Please help me by showing alternate methods to solve this complex number SAT question
I encountered this question in one of my SAT practice tests.
I know the answer is option C, however the only way I got the answer was by trial and error of trying multiple ways to simplify the equation and I ended up rationalising it to get answer choice C.
Is there any other, perhaps easier or more direct method, that I can use to solve these types of questions?
Thank you in advance :)
On
Two ways to approach this problem. First: As quasi suggests in the comments, multiply by the conjugate of the denominator.

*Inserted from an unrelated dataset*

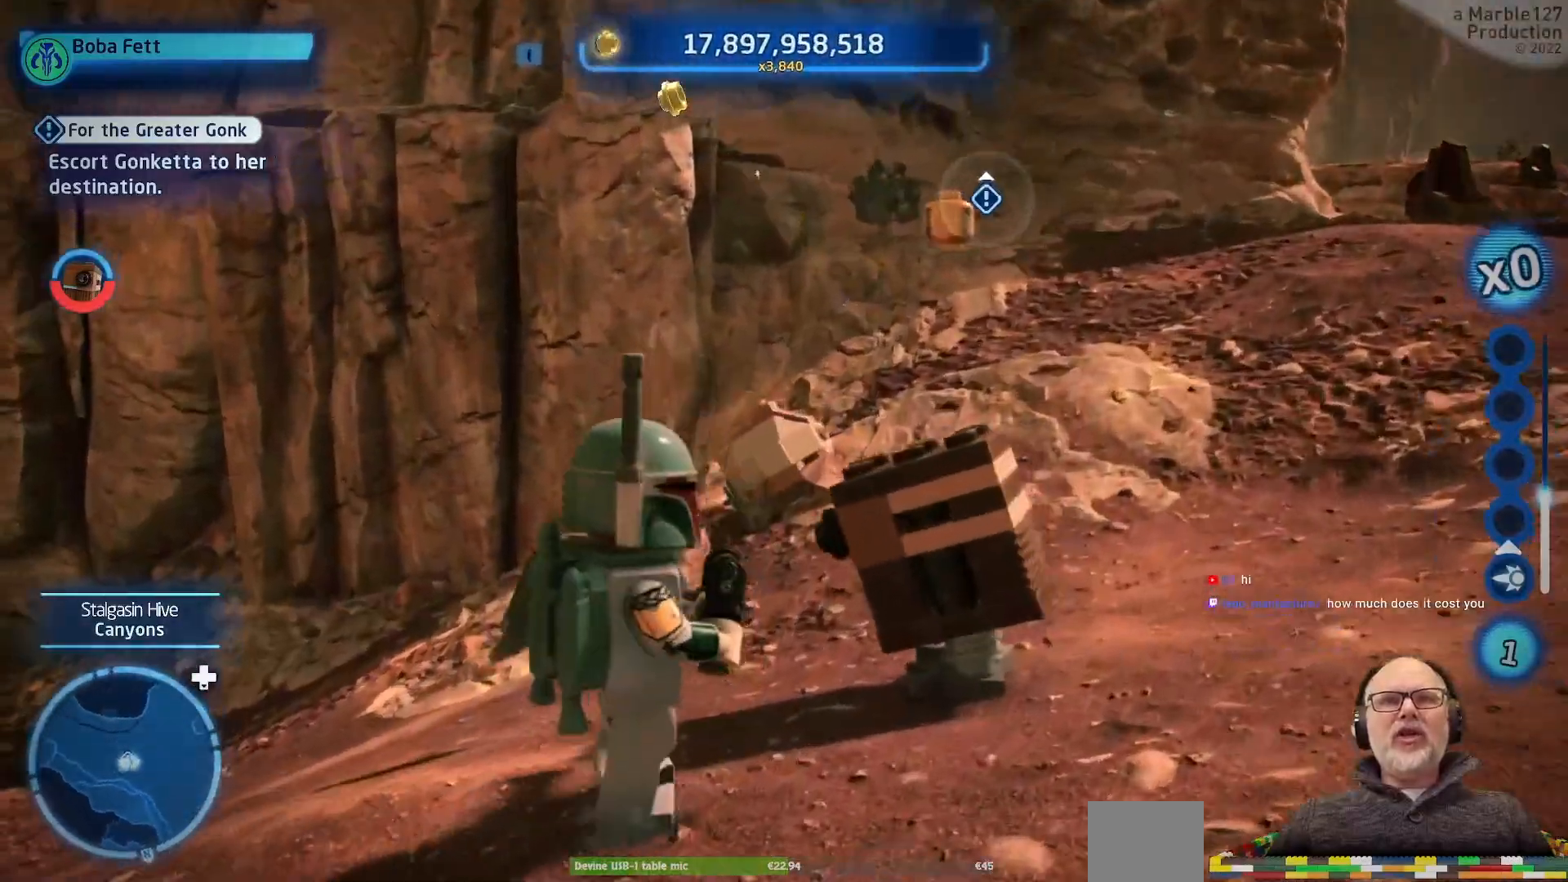
Gameplay with a controller (Xbox layout); each line is a JSON object with the inputs held at the frame after it. "events" lists button and stick changes between this image and that frame as [ms after this image, input, new state], when the widget could be followed in between. Not read: DPAD_RIGHT L2 L3 R2 R3.
{"buttons": [], "left_stick": "right", "right_stick": "down-left"}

\begin{align} \frac{3-5i}{8+2i} & = \frac{3-5i}{8+2i} \times \frac{8-2i}{8-2i} \\ & = \frac{24-40i-6i-10}{8^2+2^2} \\ & = \frac{14-46i}{68} = \frac{7-23i}{34} \end{align}
The second approach, given that it's a multiple choice problem, is to multiply each of the answers by $8+2i$ and see if you obtain $3-5i$. I think the first approach is simpler, but they'll both work.
On
I think the method you are using easier one.
$$\frac{3-5i}{8+2i}$$
Multiply and divide the fraction by conjugate of denominator,
$$\frac{3-5i}{8+2i} \cdot \frac{8-2i}{8-2i}$$
$$\frac{24-6i-40i+10i^2}{64-4i^2}$$
$$\frac{24-6i-40i-10}{64+4}$$
$$\frac{14-46i}{68}$$
$$\frac{7-23i}{34}$$
On
Alternatives:
Let the answer be $a+ib$. Rewrite the initial equation as $$(a+ib)(8+i2)=3-i5.$$
Expanding, you get the $2\times2$ system $$\begin{cases} 8a-2b=3,\\ 2a+8b=-5.\end{cases}$$
Then by Cramer or simply adding four times the first equation and the second
$$34a=7$$
and subtracting the first from four times the second,
$$34b=-23.$$
Exploiting the proposed answers:
Get rid of the denominators and try the products
$$(3\pm i20)(8+i2)=24\mp40+i(6\pm160)\to64-i154,$$ $$(7\pm i23)(8+i2)=56\mp46+i(14\pm144)\to102-i170.$$
(We select the signs that match those of $3-i5$.)
Then we obtain the identity
$$(7-i23)(8+i2)=34(3-i5).$$
The real way:
Use the division formula
$$\frac{a+ib}{c+id}=\frac{ac+bd}{c^2+d^2}+i\frac{bc-ad}{c^2+d^2},$$
giving
$$\frac{14}{68}-i\frac{46}{68}.$$
Then compare to the proposed answers. As C seems to match but D is similar, double check the signs or try the product, for safety.
Multiplying the top and bottom by the complex conjugate is how you handle this. That gives:
$$\frac{3-5i}{8+2i}\cdot\frac{8-2i}{8-2i}=\frac{(3-5i)(8-2i)}{8^2+2^2}=\frac{7-23i}{34}$$
Notice that at the second step we are guaranteed to have a real denominator because $(a+bi)(a-bi)=a^2+b^2$ is always real.